Welcome

Through the Indiana College Network, or ICN, Indiana colleges and universities work together, to help you learn about and enroll in the wide range of programs and courses available at a distance.

Distance learning provides a tremendous opportunity for those whose obligations or schedules prevented them from realizing their educational dreams. Whether you live hundreds of miles away or just across the street from a campus, technology today is a solid bridge to link you, your teachers and other learners.

ICN member institutions are experienced in helping distant students. All pay close attention to assure that distant students receive quality instruction. ICN member institutions are accredited by regional and specialized accrediting agencies recognized by the U.S. Department of Education. They offer individual courses as well as complete certificate and degree programs for students from middle school, graduate school and beyond.

We hope this Web Site makes it easy for you to locate the information you need, but if you have questions, please let us know, we are happy to help you!

Sincerely,
ICN Staff

Who We Are & What We Do

Who We Are
ICN is a cooperative service of Indiana’s colleges and universities and their educational partners. It’s operated by Vincennes University. All members are accredited by the North Central Association’s Higher Learning Commission. High school programs are accredited by NCA’s Commission on Accreditation and School Improvement.

What We Do
In a general sense, ICN is a match-making service: we help people locate the educational programs of interest to them, and we help member institutions find students. ICN itself does not offer certificates or programs—those come from our accredited member institutions. Through its Web site, ICN provides information about distance learning in general and about the array of distance learning opportunities available, from short classes for continuing education through full diploma or degree programs at all levels.

ICN has two core values: keeping student needs at the center of what we do, and maintaining the balance between “high tech” and “high touch.” The staff responds promptly to inquiries and helps prospective students find a nearby learning center or the right institutional office to get started. Through ICN, institutions also arrange for their students to take classes from other ICN members as seamlessly as possible while preserving financial aid eligibility.

History & Background

The Indiana College Network (ICN) was launched in July 1994 by Indiana’s colleges and universities, acting collectively through the Indiana Higher Education Telecommunication System (IHETS) and one of its key leadership groups, the Indiana Partnership for Statewide Education (IPSE). Its mission is to be a learner-centered electronic-learning collaboration that provides partner institutions with innovative means to meet lifelong learning needs of Indiana citizens.

When ICN was created, Indiana’s higher education institutions were well ahead of those in many other states, offering 15 degree programs entirely at a distance and well over 100 college credit courses per year via technology, primarily by video. Enrollments in credit classes hovered in the range of 7,000 to 8,000 per year.
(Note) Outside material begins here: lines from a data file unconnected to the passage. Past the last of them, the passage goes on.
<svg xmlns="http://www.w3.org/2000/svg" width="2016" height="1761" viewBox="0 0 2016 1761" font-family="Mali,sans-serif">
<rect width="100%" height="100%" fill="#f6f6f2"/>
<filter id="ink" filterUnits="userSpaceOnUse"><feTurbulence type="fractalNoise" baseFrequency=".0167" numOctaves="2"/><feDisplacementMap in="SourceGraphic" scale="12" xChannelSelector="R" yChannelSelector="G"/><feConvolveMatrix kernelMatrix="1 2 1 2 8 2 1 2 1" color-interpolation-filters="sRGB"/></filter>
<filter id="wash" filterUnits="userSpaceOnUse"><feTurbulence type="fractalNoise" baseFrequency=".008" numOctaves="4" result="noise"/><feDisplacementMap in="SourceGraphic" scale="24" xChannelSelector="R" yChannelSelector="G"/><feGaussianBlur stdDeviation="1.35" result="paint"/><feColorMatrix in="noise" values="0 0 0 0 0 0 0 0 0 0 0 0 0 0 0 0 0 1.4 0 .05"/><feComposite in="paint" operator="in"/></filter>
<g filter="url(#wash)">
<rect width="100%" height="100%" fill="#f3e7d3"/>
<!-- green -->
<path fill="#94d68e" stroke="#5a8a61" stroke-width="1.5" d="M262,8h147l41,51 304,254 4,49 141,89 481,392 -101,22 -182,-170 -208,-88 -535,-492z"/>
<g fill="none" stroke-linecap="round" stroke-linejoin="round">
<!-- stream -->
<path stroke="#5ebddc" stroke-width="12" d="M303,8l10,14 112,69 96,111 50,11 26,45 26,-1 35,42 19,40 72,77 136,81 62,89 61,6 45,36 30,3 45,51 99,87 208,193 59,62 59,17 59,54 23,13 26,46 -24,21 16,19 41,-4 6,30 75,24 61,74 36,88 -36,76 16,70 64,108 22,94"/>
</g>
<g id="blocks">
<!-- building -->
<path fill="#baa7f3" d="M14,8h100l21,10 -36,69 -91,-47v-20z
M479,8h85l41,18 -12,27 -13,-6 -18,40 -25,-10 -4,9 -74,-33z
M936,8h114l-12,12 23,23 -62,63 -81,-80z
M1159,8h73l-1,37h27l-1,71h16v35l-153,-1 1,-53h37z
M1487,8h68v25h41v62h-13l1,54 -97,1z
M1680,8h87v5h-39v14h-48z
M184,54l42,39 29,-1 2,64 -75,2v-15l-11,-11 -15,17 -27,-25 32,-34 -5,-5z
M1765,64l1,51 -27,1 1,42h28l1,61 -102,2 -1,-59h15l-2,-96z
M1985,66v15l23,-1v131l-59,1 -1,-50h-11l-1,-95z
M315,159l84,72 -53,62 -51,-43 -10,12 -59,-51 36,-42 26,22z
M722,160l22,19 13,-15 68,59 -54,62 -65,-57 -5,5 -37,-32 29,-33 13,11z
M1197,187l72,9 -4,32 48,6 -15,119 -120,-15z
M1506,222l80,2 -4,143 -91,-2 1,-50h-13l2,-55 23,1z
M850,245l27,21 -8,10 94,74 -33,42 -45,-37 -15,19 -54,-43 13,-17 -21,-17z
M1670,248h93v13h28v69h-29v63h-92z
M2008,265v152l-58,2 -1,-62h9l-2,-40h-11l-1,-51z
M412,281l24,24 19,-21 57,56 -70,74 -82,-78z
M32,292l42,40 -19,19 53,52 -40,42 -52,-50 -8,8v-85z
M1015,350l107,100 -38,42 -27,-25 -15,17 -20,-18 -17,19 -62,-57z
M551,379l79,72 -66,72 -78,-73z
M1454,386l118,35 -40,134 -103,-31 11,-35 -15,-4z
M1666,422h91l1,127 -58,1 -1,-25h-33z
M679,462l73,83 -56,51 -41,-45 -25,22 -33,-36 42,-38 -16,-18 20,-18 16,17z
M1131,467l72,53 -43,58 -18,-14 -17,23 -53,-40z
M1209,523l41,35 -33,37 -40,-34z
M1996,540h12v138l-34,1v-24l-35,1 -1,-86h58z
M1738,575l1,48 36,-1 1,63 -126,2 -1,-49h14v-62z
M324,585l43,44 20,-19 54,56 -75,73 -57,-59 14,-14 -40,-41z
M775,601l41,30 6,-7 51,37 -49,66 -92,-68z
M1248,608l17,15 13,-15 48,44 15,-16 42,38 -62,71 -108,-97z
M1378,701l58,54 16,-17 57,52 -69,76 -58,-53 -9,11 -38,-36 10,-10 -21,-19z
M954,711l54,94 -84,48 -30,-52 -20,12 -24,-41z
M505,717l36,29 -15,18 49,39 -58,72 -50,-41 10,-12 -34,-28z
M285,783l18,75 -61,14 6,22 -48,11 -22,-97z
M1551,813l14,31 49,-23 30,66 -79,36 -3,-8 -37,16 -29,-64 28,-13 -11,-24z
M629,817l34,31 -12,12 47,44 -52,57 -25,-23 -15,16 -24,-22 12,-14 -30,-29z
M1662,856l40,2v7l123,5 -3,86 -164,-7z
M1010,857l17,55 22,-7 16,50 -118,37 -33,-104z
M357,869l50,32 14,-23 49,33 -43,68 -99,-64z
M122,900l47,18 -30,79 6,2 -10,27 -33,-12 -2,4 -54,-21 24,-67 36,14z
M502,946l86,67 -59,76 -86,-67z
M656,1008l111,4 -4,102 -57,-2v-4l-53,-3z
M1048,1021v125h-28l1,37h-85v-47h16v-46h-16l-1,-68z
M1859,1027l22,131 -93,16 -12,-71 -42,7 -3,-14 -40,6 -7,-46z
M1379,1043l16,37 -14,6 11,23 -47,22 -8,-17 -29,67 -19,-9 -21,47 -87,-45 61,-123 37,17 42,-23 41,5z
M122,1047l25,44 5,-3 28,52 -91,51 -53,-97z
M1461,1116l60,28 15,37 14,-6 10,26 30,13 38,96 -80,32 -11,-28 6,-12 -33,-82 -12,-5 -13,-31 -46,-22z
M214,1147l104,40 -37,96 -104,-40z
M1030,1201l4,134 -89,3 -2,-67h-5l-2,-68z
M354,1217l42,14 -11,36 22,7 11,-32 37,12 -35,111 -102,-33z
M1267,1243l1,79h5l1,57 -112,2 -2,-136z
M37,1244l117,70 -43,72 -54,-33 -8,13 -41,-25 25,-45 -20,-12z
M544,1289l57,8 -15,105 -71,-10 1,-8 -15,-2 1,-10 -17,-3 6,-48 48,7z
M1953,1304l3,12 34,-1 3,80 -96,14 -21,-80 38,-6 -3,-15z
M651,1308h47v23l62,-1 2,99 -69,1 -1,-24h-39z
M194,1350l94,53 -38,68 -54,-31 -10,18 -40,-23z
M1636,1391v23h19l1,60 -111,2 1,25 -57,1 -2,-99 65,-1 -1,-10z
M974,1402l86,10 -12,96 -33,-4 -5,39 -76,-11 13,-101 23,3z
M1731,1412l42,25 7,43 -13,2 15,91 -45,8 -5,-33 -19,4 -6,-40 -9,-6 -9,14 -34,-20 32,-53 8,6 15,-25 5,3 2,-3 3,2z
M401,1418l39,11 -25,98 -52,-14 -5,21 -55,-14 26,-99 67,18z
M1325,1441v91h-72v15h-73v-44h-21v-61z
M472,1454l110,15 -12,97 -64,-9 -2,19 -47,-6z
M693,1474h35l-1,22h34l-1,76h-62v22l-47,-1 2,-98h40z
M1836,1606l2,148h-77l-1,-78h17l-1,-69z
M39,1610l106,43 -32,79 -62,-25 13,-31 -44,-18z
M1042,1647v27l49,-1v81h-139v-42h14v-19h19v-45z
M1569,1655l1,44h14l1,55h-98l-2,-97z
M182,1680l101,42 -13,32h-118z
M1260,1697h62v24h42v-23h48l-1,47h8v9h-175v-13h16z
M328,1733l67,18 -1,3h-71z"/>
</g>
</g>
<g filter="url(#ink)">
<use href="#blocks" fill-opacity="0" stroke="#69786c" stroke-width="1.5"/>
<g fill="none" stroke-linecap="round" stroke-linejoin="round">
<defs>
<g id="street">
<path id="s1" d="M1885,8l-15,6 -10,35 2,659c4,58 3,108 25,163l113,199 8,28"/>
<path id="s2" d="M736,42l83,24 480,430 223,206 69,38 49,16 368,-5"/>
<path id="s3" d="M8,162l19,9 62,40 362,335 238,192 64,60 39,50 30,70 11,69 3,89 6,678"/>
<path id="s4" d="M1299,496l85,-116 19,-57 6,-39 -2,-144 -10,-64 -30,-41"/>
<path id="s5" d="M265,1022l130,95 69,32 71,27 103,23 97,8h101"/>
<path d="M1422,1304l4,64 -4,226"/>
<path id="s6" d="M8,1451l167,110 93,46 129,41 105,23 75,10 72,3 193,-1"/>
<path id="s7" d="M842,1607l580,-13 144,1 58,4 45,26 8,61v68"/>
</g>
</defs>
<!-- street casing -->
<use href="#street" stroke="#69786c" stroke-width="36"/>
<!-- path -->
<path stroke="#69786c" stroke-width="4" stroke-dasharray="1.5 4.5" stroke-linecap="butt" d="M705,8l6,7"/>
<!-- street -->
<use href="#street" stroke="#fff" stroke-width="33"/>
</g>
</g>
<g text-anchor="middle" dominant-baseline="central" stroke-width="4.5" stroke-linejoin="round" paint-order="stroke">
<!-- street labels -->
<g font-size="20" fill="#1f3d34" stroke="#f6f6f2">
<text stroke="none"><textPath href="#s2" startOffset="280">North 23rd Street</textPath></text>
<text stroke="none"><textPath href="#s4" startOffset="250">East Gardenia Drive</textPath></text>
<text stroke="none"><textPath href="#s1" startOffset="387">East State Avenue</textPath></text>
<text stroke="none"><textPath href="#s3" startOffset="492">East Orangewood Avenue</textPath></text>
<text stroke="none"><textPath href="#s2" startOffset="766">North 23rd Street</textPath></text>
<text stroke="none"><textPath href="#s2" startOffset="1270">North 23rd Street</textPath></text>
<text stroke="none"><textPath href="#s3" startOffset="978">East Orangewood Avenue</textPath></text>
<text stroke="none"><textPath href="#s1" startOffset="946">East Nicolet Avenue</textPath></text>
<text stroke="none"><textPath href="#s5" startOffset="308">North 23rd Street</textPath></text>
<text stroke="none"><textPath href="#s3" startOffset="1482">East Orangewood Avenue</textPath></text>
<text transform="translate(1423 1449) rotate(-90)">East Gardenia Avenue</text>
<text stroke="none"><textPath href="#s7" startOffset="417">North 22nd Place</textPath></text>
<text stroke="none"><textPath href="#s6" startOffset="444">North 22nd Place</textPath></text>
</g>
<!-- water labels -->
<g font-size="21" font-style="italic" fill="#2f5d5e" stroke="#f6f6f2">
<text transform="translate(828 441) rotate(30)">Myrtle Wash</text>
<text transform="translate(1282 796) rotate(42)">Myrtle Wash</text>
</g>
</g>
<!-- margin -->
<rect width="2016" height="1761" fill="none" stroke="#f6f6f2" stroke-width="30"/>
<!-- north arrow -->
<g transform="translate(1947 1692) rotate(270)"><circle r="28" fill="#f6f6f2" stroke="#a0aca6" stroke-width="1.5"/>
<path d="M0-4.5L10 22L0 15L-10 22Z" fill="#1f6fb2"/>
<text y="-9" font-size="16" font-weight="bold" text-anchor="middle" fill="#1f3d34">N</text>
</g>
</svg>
Most of the degree programs and many of the classes were at the graduate level, however, leaving those interested in associate or bachelor’s completion degrees with few choices.

Since the consistent goal of IPSE was to create and sustain “a single coordinated system of distance learning for Indiana’s citizens,” it focused attention from the outset on expanded faculty development, coordinated course and program planning with emphasis on the undergraduate level, improved technology access throughout the state, and coordinated student services.

ICN was created to serve as an information clearinghouse for students and student services coordinators. To that end, it encompassed a print catalog and online database of classes and degree and certificate programs, a telephone hotline to answer questions, print and online explanations of distance education and higher education procedures, and eventually a way for students to request enrollment through the ICN Web site. One of the key accomplishments that enabled the launch of ICN was a policy document known as the Home Institution Model, at that time a revolutionary statewide agreement to assure students consistent recording of their class progress and the ability to cross-register between institutions without jeopardizing their financial aid.

The growth has been staggering. Today:

  • The ICN online catalog includes more than 200 complete certificate and degree programs available at a distance.
  • Approximately 3,000 college credit classes are offered in any given semester via technology (including hundreds of “open enrollment” classes that students can start at any time).
  • Roughly 200 distance classes are available to high-school students every semester.
  • Over 500 online continuing education classes are regularly available in topics ranging from workplace skills to personal enrichment.
  • Some 60 learning centers scattered across the state in communities large and small provide access to a host of local support services.
  • Annual college credit enrollments in technology-delivered classes have long since passed the 100,000 mark.

This growth in distance education and ICN over the past ten years has been driven most notably by the explosion of the Internet and the World Wide Web. Even though video is still the most suitable technology for some subjects and for some learners, electronic communication has enriched the ways in which instruction is conducted across the board and has enabled many more institutions to participate in this form of educational outreach. Correspondingly, in 2005 more of ICN’s services and resources are Web-based, from student inquiries to back-end enrollment processes among multiple campuses. True to our attempt to blend high tech with high touch, however, there continue to be human beings at the end of a chat, telephone call, or videoconference, and human beings available to help at local learning centers. And the institutions continue to work together through IPSE and ICN, listening to student feedback and requests, to identify and meet emerging educational needs of the people of Indiana.